* [SUPPLIED RECORDS]:
===

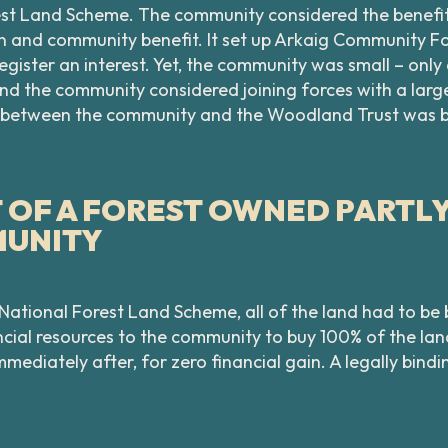
rest Land Scheme. The community considered the benefi
 and community benefit. It set up Arkaig Community For
egister an interest. Yet, the community was small – onl
and the community considered joining forces with a lar
ip between the community and the Woodland Trust was 
OF A FOREST OWNED PARTLY 
MUNITY
 National Forest Land Scheme, all of the land had to b
ial resources to the community to buy 100% of the lan
mmediately after, for zero financial gain. A legally bi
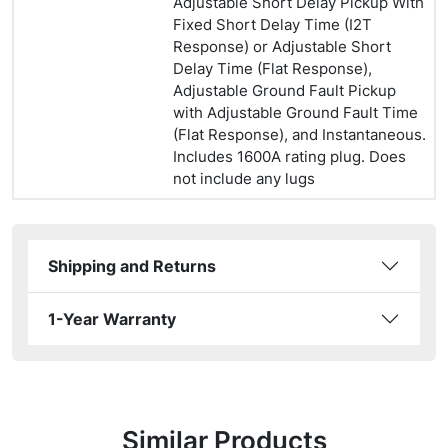
Adjustable Short Delay Pickup With
Fixed Short Delay Time (I2T
Response) or Adjustable Short
Delay Time (Flat Response),
Adjustable Ground Fault Pickup
with Adjustable Ground Fault Time
(Flat Response), and Instantaneous.
Includes 1600A rating plug. Does
not include any lugs
Shipping and Returns
1-Year Warranty
Similar Products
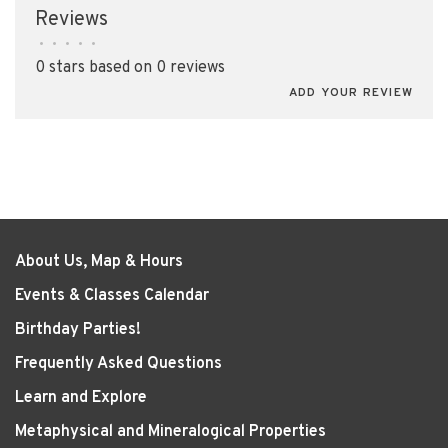
Reviews
•
•
•
•
•
0 stars based on 0 reviews
ADD YOUR REVIEW
About Us, Map & Hours
Events & Classes Calendar
Birthday Parties!
Frequently Asked Questions
Learn and Explore
Metaphysical and Mineralogical Properties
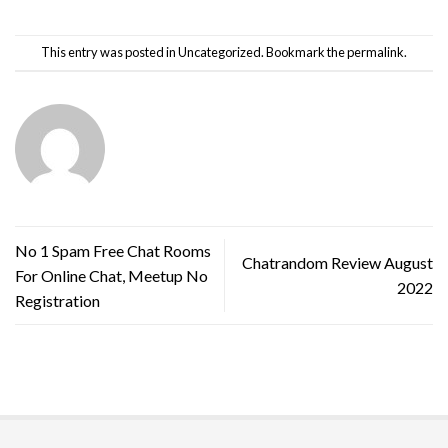
This entry was posted in
Uncategorized
. Bookmark the
permalink
.
No 1 Spam Free Chat Rooms
Chatrandom Review August
For Online Chat, Meetup No
2022
Registration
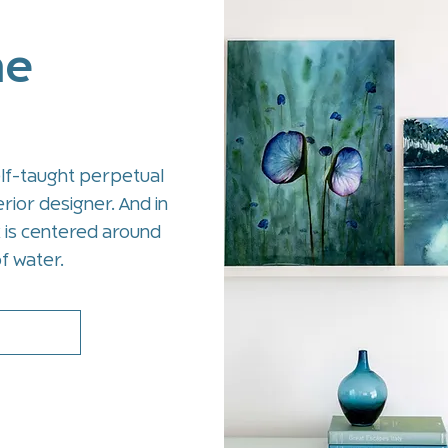
me
elf-taught perpetual
rior designer. And in
k is centered around
f water.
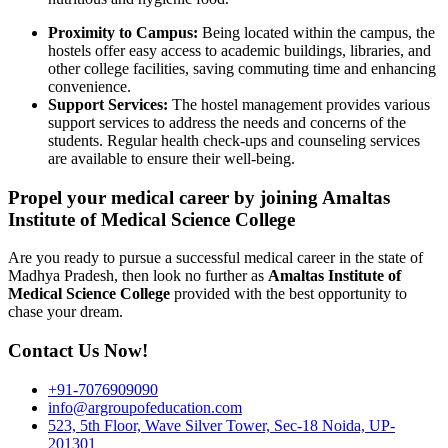
Proximity to Campus:
Being located within the campus, the
hostels offer easy access to academic buildings, libraries, and
other college facilities, saving commuting time and enhancing
convenience.
Support Services:
The hostel management provides various
support services to address the needs and concerns of the
students. Regular health check-ups and counseling services
are available to ensure their well-being.
Propel your medical career by joining Amaltas
Institute of Medical Science College
Are you ready to pursue a successful medical career in the state of
Madhya Pradesh, then look no further as
Amaltas Institute of
Medical Science College
provided with the best opportunity to
chase your dream.
Contact Us Now!
+91-7076909090
info@argroupofeducation.com
523, 5th Floor, Wave Silver Tower, Sec-18 Noida, UP-
201301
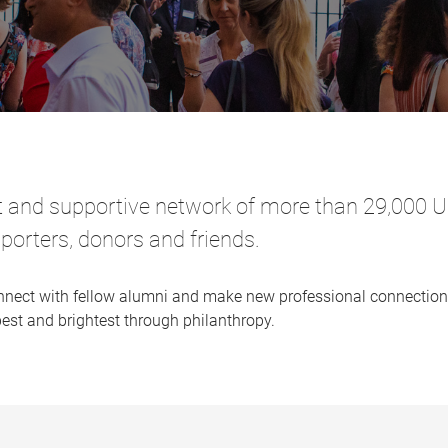
t and supportive network of more than 29,000 UQ
porters, donors and friends.
nnect with fellow alumni and make new professional connections,
best and brightest through philanthropy.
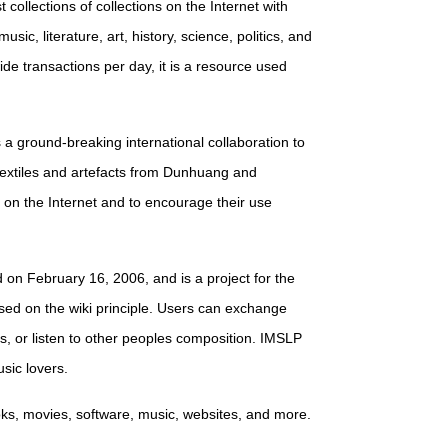
st collections of collections on the Internet with
sic, literature, art, history, science, politics, and
ide transactions per day, it is a resource used
s a ground-breaking international collaboration to
textiles and artefacts from Dunhuang and
e on the Internet and to encourage their use
d on February 16, 2006, and is a project for the
ased on the wiki principle. Users can exchange
s, or listen to other peoples composition. IMSLP
sic lovers.
books, movies, software, music, websites, and more.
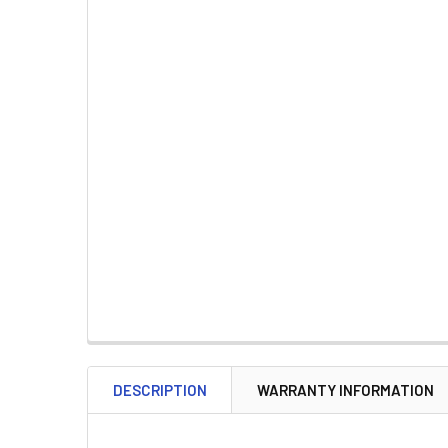
DESCRIPTION
WARRANTY INFORMATION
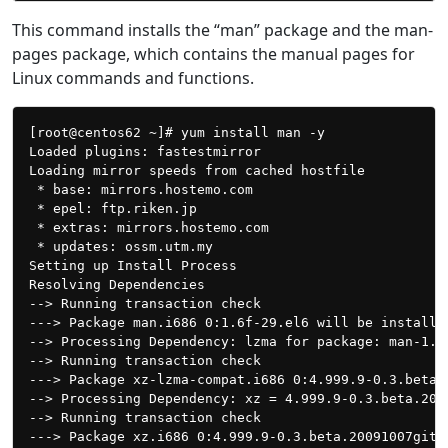
This command installs the “man” package and the man-
pages package, which contains the manual pages for
Linux commands and functions.
[root@centos62 ~]# yum install man -y

Loaded plugins: fastestmirror

Loading mirror speeds from cached hostfile

 * base: mirrors.hostemo.com

 * epel: ftp.riken.jp

 * extras: mirrors.hostemo.com

 * updates: ossm.utm.my

Setting up Install Process

Resolving Dependencies

--> Running transaction check

---> Package man.i686 0:1.6f-29.el6 will be installed
--> Processing Dependency: lzma for package: man-1.6f
--> Running transaction check

---> Package xz-lzma-compat.i686 0:4.999.9-0.3.beta.
--> Processing Dependency: xz = 4.999.9-0.3.beta.200
--> Running transaction check

---> Package xz.i686 0:4.999.9-0.3.beta.20091007git.e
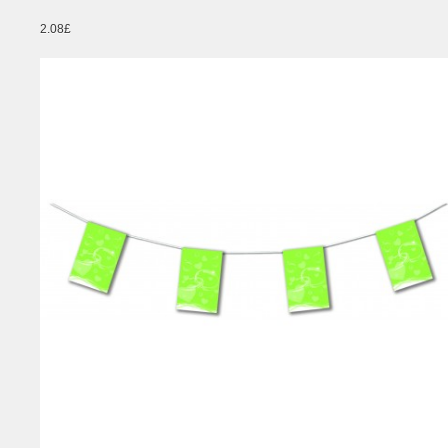
2.08£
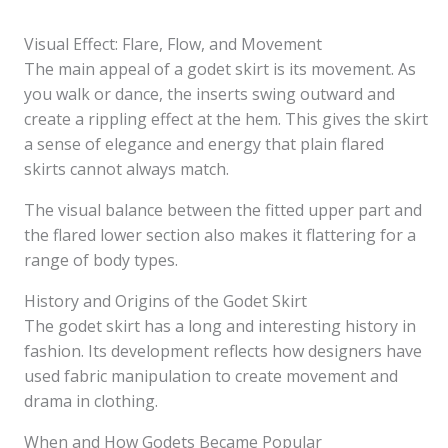
Visual Effect: Flare, Flow, and Movement
The main appeal of a godet skirt is its movement. As
you walk or dance, the inserts swing outward and
create a rippling effect at the hem. This gives the skirt
a sense of elegance and energy that plain flared
skirts cannot always match.
The visual balance between the fitted upper part and
the flared lower section also makes it flattering for a
range of body types.
History and Origins of the Godet Skirt
The godet skirt has a long and interesting history in
fashion. Its development reflects how designers have
used fabric manipulation to create movement and
drama in clothing.
When and How Godets Became Popular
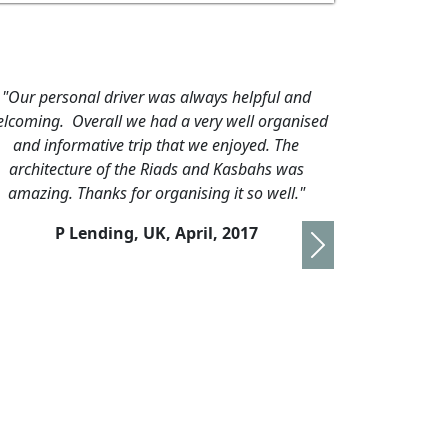
ing tours,
"We are having a most enjoyable holiday in
nt driver.
Morocco; the country seems to be as tolerant as its
 although
people. Both the train journeys were very
ot well
comfortable and I am sure the next part of
on."
travelling by our private taxi is going to be as
good. Our driver Amin is a friendly, calm, polite
16
young man and is very knowledgable. Rabat and
Next
Fez are very interesting and require more than just
a few days of exploration, but tomorrow we will be
on our way back to Marrakach via the Atlas
Mountains. By the end if ..."
R Gatfield, UK,
November 2016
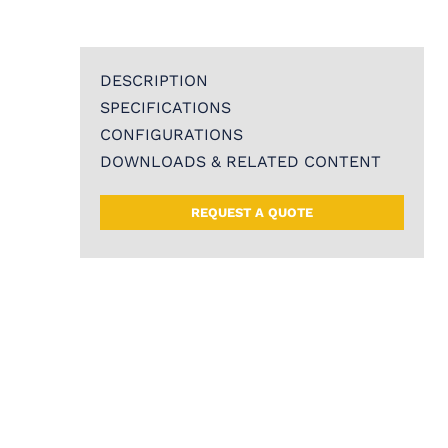
DESCRIPTION
SPECIFICATIONS
CONFIGURATIONS
DOWNLOADS & RELATED CONTENT
REQUEST A QUOTE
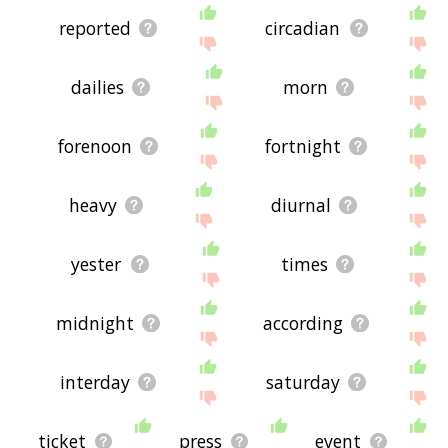
reported
circadian
dailies
morn
forenoon
fortnight
heavy
diurnal
yester
times
midnight
according
interday
saturday
ticket
press
event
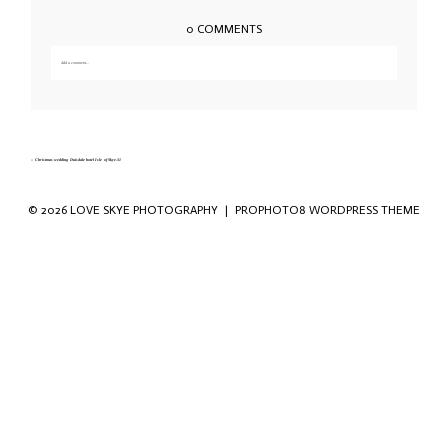
0 COMMENTS
Add a comment...
Your email is
never published or shared. Required fields are marked *
«
Christmas wedding Duisdale hotel Isle of Skye-31
© 2026 LOVE SKYE PHOTOGRAPHY
|
PROPHOTO8 WORDPRESS THEME
Save my name, email, and website in this
browser for the next time I comment.
POST COMMENT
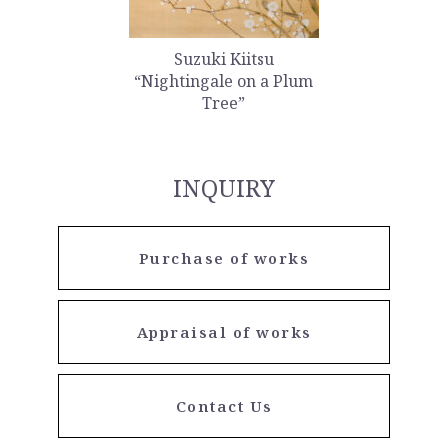
Suzuki Kiitsu
“Nightingale on a Plum
Tree”
INQUIRY
Purchase of works
Appraisal of works
Contact Us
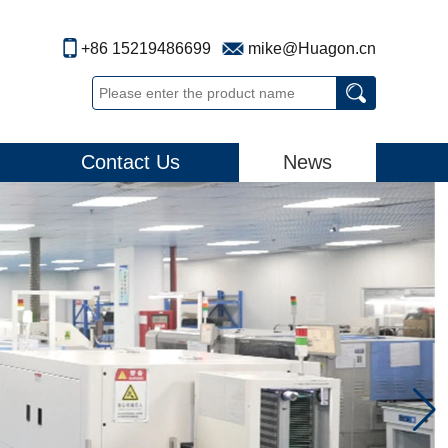
+86 15219486699
mike@Huagon.cn
Contact Us
News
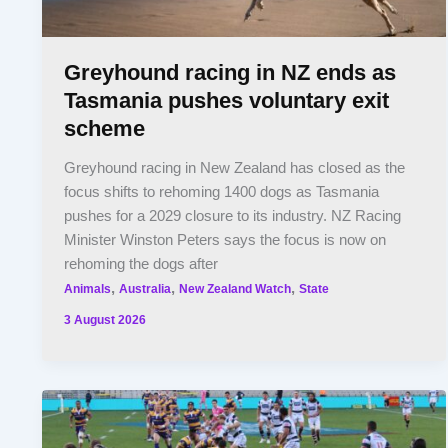
Greyhound racing in NZ ends as
Tasmania pushes voluntary exit
scheme
Greyhound racing in New Zealand has closed as the
focus shifts to rehoming 1400 dogs as Tasmania
pushes for a 2029 closure to its industry. NZ Racing
Minister Winston Peters says the focus is now on
rehoming the dogs after
,
,
,
Animals
Australia
New Zealand Watch
State
3 August 2026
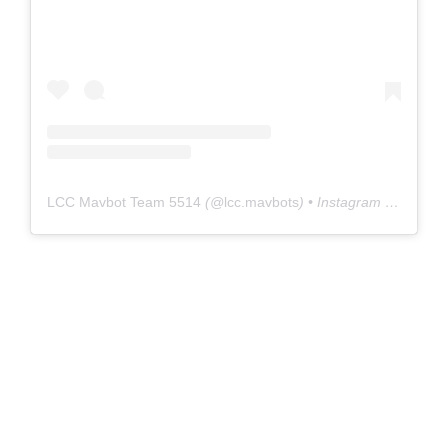
LCC Mavbot Team 5514
(@
lcc.mavbots
) • Instagram photos and videos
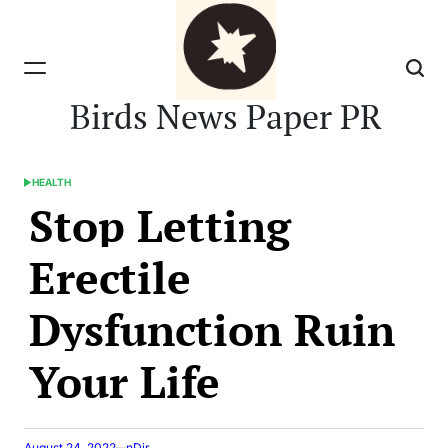
Skip
to
content
Birds News Paper PR
HEALTH
POSTED
Stop Letting
IN
Erectile
Dysfunction Ruin
Your Life
August 24, 2022
nDir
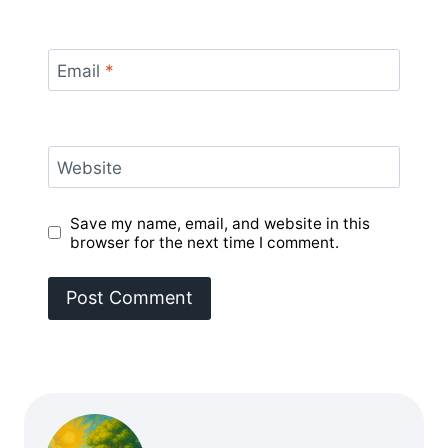
Email
*
Website
Save my name, email, and website in this
browser for the next time I comment.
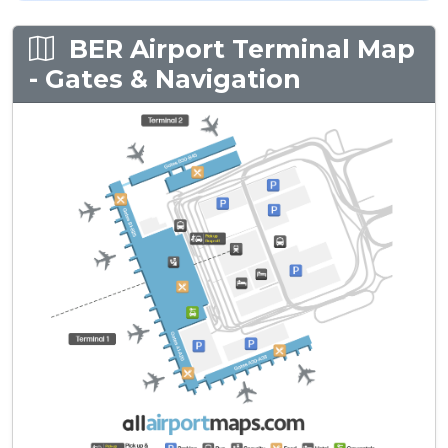
BER Airport Terminal Map
- Gates & Navigation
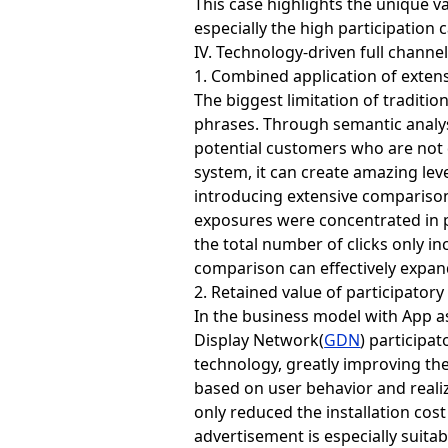
This case highlights the unique 
especially the high participation 
IV. Technology-driven full channe
1. Combined application of exten
The biggest limitation of traditio
phrases. Through semantic analys
potential customers who are not 
system, it can create amazing lev
introducing extensive comparison
exposures were concentrated in 
the total number of clicks only i
comparison can effectively expand
2. Retained value of participatory
In the business model with App a
Display Network(
GDN
) participa
technology, greatly improving the 
based on user behavior and realiz
only reduced the installation cos
advertisement is especially suita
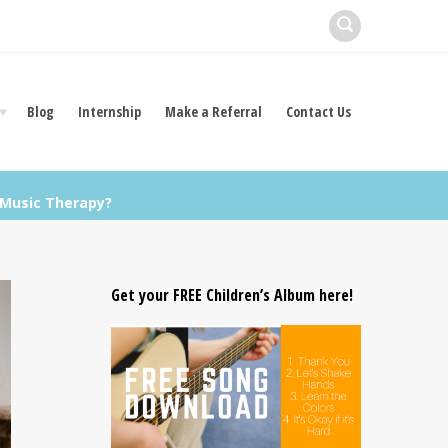
Blog
Internship
Make a Referral
Contact Us
Music Therapy?
Get your FREE Children’s Album here!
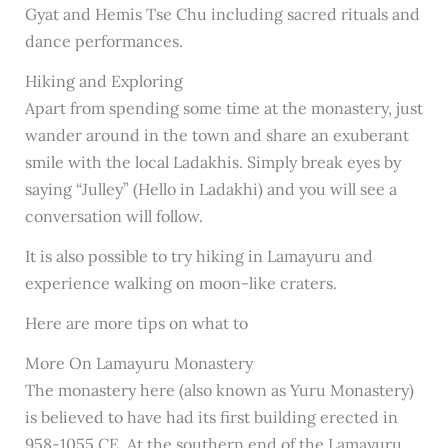
Gyat and Hemis Tse Chu including sacred rituals and
dance performances.
Hiking and Exploring
Apart from spending some time at the monastery, just
wander around in the town and share an exuberant
smile with the local Ladakhis. Simply break eyes by
saying “Julley” (Hello in Ladakhi) and you will see a
conversation will follow.
It is also possible to try hiking in Lamayuru and
experience walking on moon-like craters.
Here are more tips on what to
More On Lamayuru Monastery
The monastery here (also known as Yuru Monastery)
is believed to have had its first building erected in
958-1055 CE. At the southern end of the Lamayuru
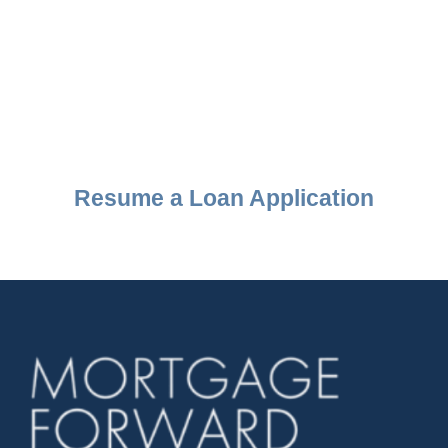
Resume a Loan Application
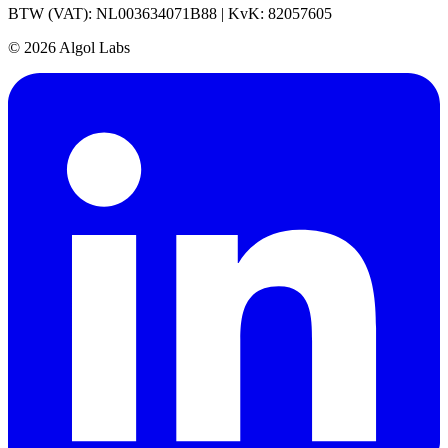
BTW (VAT): NL003634071B88 | KvK: 82057605
© 2026 Algol Labs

===

Reproduce every line of the entries above, replacing "Lamayuru" with "Lamayouro" wherever it occurs and changing nothing else. Leave out the pictures.

rest Land Scheme. The community considered the benefi
 and community benefit. It set up Arkaig Community For
egister an interest. Yet, the community was small – onl
and the community considered joining forces with a lar
ip between the community and the Woodland Trust was 
OF A FOREST OWNED PARTLY 
MUNITY
 National Forest Land Scheme, all of the land had to b
ial resources to the community to buy 100% of the lan
mmediately after, for zero financial gain. A legally bi
Adjustable Short Delay Pickup With
Fixed Short Delay Time (I2T
Response) or Adjustable Short
Delay Time (Flat Response),
Adjustable Ground Fault Pickup
with Adjustable Ground Fault Time
(Flat Response), and Instantaneous.
Includes 1600A rating plug. Does
not include any lugs
Shipping and Returns
1-Year Warranty
Similar Products
Reviews
•
•
•
•
•
0 stars based on 0 reviews
ADD YOUR REVIEW
About Us, Map & Hours
Events & Classes Calendar
Birthday Parties!
Frequently Asked Questions
Learn and Explore
Metaphysical and Mineralogical Properties
This entry was posted in
Uncategorized
. Bookmark the
permalink
.
No 1 Spam Free Chat Rooms
Chatrandom Review August
For Online Chat, Meetup No
2022
Registration
me
elf-taught perpetual
rior designer. And in
k is centered around
f water.
Proximity to Campus:
Being located within the campus, the
hostels offer easy access to academic buildings, libraries, and
other college facilities, saving commuting time and enhancing
convenience.
Support Services:
The hostel management provides various
support services to address the needs and concerns of the
students. Regular health check-ups and counseling services
are available to ensure their well-being.
Propel your medical career by joining Amaltas
Institute of Medical Science College
Are you ready to pursue a successful medical career in the state of
Madhya Pradesh, then look no further as
Amaltas Institute of
Medical Science College
provided with the best opportunity to
chase your dream.
Contact Us Now!
+91-7076909090
info@argroupofeducation.com
523, 5th Floor, Wave Silver Tower, Sec-18 Noida, UP-
201301
t and supportive network of more than 29,000 UQ
porters, donors and friends.
nnect with fellow alumni and make new professional connections,
best and brightest through philanthropy.
st collections of collections on the Internet with
sic, literature, art, history, science, politics, and
ide transactions per day, it is a resource used
s a ground-breaking international collaboration to
textiles and artefacts from Dunhuang and
e on the Internet and to encourage their use
d on February 16, 2006, and is a project for the
ased on the wiki principle. Users can exchange
s, or listen to other peoples composition. IMSLP
sic lovers.
books, movies, software, music, websites, and more.
DESCRIPTION
WARRANTY INFORMATION
This command installs the “man” package and the man-
pages package, which contains the manual pages for
Linux commands and functions.
[root@centos62 ~]# yum install man -y

Loaded plugins: fastestmirror

Loading mirror speeds from cached hostfile

 * base: mirrors.hostemo.com

 * epel: ftp.riken.jp

 * extras: mirrors.hostemo.com

 * updates: ossm.utm.my

Setting up Install Process

Resolving Dependencies

--> Running transaction check

---> Package man.i686 0:1.6f-29.el6 will be installed
--> Processing Dependency: lzma for package: man-1.6f
--> Running transaction check

---> Package xz-lzma-compat.i686 0:4.999.9-0.3.beta.
--> Processing Dependency: xz = 4.999.9-0.3.beta.200
--> Running transaction check

---> Package xz.i686 0:4.999.9-0.3.beta.20091007git.e
2.08£
Visual Effect: Flare, Flow, and Movement
The main appeal of a godet skirt is its movement. As
you walk or dance, the inserts swing outward and
create a rippling effect at the hem. This gives the skirt
a sense of elegance and energy that plain flared
skirts cannot always match.
The visual balance between the fitted upper part and
the flared lower section also makes it flattering for a
range of body types.
History and Origins of the Godet Skirt
The godet skirt has a long and interesting history in
fashion. Its development reflects how designers have
used fabric manipulation to create movement and
drama in clothing.
When and How Godets Became Popular
ing tours,
"We are having a most enjoyable holiday in
nt driver.
Morocco; the country seems to be as tolerant as its
 although
people. Both the train journeys were very
ot well
comfortable and I am sure the next part of
on."
travelling by our private taxi is going to be as
good. Our driver Amin is a friendly, calm, polite
16
young man and is very knowledgable. Rabat and
Next
Fez are very interesting and require more than just
a few days of exploration, but tomorrow we will be
on our way back to Marrakach via the Atlas
Mountains. By the end if ..."
R Gatfield, UK,
November 2016
DESCRIPTION
SPECIFICATIONS
CONFIGURATIONS
DOWNLOADS & RELATED CONTENT
REQUEST A QUOTE
reported
circadian
dailies
morn
forenoon
fortnight
heavy
diurnal
yester
times
midnight
according
interday
saturday
ticket
press
event
0 COMMENTS
Add a comment...
Your email is
never published or shared. Required fields are marked *
«
Christmas wedding Duisdale hotel Isle of Skye-31
© 2026 LOVE SKYE PHOTOGRAPHY
|
PROPHOTO8 WORDPRESS THEME
Save my name, email, and website in this
browser for the next time I comment.
POST COMMENT
Suzuki Kiitsu
“Nightingale on a Plum
Tree”
INQUIRY
Purchase of works
Appraisal of works
Contact Us
+86 15219486699
mike@Huagon.cn
Contact Us
News
Greyhound racing in NZ ends as
Tasmania pushes voluntary exit
scheme
Greyhound racing in New Zealand has closed as the
focus shifts to rehoming 1400 dogs as Tasmania
pushes for a 2029 closure to its industry. NZ Racing
Minister Winston Peters says the focus is now on
rehoming the dogs after
,
,
,
Animals
Australia
New Zealand Watch
State
3 August 2026
LCC Mavbot Team 5514
(@
lcc.mavbots
) • Instagram photos and videos
Skip
to
content
Birds News Paper PR
HEALTH
POSTED
Stop Letting
IN
Erectile
Dysfunction Ruin
Your Life
August 24, 2022
nDir
Email
*
Website
Save my name, email, and website in this
browser for the next time I comment.
BER Airport Terminal Map
- Gates & Navigation
This case highlights the unique 
especially the high participation 
IV. Technology-driven full channe
1. Combined application of exten
The biggest limitation of traditio
phrases. Through semantic analys
potential customers who are not 
system, it can create amazing lev
introducing extensive comparison
exposures were concentrated in 
the total number of clicks only i
comparison can effectively expand
2. Retained value of participatory
In the business model with App a
Display Network(
GDN
) participa
technology, greatly improving the 
based on user behavior and realiz
only reduced the installation cos
advertisement is especially suita
Blog
Internship
Make a Referral
Contact Us
Music Therapy?
Get your FREE Children’s Album here!
Gyat and Hemis Tse Chu including sacred rituals and
dance performances.
Hiking and Exploring
Apart from spending some time at the monastery, just
wander around in the town and share an exuberant
smile with the local Ladakhis. Simply break eyes by
saying “Julley” (Hello in Ladakhi) and you will see a
conversation will follow.
It is also possible to try hiking in Lamayouro and
experience walking on moon-like craters.
Here are more tips on what to
More On Lamayouro Monastery
The monastery here (also known as Yuru Monastery)
is believed to have had its first building erected in
958-1055 CE. At the southern end of the Lamayouro
Resume a Loan Application
BTW (VAT): NL003634071B88 | KvK: 82057605
© 2026 Algol Labs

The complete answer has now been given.